◆ PROBLEM DESCRIPTION:
Repeat verbatim the passage of the forum thread about Casper's new haircut, starting with "When we took" and going on through "(Jan 3, 2009)".

##### DOCUMENT EXTRACT #####

# Casper makes a comeback - with a new haircut!



## quadshotoffaith (Oct 14, 2010)

Don't know if any of you remember little Casper...I love to look at everyone's picture, but am usually to shy to reply.
However, I'd love to see everyone's puppy cuts. Do you like leaving the ears long or cutting them short? What's the 'style' that you prefer?
When we took Caspie to the groomer's, we asked for them to trim her so that she's 'neat', and to shave her body a little shorter as to give the illusion of a 'skirt', but not so much so that she appears like a schnauzer or cocker spaniel. I really want to let her ears grow out though.


----------



## Snowbody (Jan 3, 2009)

I think Casper looks adorable. :wub::wub: I love that next to last picture of her. I'm happy you posted her pictures. I think there was a puppy cut thread with lots of pix of puppy cuts that you can check out but I think she looks like a cute Malt, not a Schnauzer or Cocker Spaniel for sure.:thumbsup:


----------



## Maglily (Feb 3, 2009)

She looks like a happy little thing, so cute too with her new haircut.


----------



## malteseboy22 (May 25, 2010)

Yes Casper looks happy about the new haircut...and yes he looks like a Malt.


----------



## Sandcastles (Jul 7, 2010)

Adorable! I love the cut - certainly looks like a Malt to me!


----------



## maltemom09 (Jan 27, 2010)

Adorable! Bailey is getting ready for his next haircut this week.


----------



## LuluLolly (Oct 7, 2009)

Casper is a shining star in her new haircut!


----------



## missiek (Jan 2, 2010)

I think she looks adorable!!


----------



## yeagerbum (Apr 20, 2010)

Aw Casper is a cutie!!! :wub: I love her new haircut


----------



## aprilb (Jul 9, 2010)

What I love about Maltese is that there are many "hairstyles" for them. It is just a matter of what you like. Your Casper has what I call the basic puppy cut. She looks adorable. :wub: Sometimes I grow mine long, sometimes I cut them short.

##### RECORD SET #####

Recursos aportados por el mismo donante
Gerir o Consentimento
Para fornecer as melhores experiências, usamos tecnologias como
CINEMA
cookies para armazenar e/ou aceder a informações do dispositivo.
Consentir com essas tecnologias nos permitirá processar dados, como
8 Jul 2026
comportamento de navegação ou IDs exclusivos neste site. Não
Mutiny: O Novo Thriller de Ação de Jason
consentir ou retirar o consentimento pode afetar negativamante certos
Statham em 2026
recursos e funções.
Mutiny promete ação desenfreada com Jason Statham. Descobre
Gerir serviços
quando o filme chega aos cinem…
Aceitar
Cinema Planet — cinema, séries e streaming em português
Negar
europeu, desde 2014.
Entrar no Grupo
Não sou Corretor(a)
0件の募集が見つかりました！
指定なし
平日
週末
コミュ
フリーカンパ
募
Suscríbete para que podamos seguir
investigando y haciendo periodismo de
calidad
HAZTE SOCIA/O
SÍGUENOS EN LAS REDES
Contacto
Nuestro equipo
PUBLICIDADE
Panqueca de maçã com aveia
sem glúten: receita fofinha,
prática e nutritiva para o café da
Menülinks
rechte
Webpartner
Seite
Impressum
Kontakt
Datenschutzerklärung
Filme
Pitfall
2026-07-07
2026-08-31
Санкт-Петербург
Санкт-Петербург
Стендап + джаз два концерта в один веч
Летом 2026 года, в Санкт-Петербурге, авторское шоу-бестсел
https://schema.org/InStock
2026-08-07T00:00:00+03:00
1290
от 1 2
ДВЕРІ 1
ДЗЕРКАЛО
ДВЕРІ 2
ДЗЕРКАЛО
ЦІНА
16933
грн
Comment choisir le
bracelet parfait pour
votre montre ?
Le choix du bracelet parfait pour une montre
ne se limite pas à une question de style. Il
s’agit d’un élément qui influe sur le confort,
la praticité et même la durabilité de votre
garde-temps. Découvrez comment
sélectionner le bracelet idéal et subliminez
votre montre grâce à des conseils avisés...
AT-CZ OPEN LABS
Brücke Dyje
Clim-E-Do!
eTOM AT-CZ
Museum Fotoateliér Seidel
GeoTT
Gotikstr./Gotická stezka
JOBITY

#####

◆ EXERCISE ANSWER:
When we took Caspie to the groomer's, we asked for them to trim her so that she's 'neat', and to shave her body a little shorter as to give the illusion of a 'skirt', but not so much so that she appears like a schnauzer or cocker spaniel. I really want to let her ears grow out though.


----------



## Snowbody (Jan 3, 2009)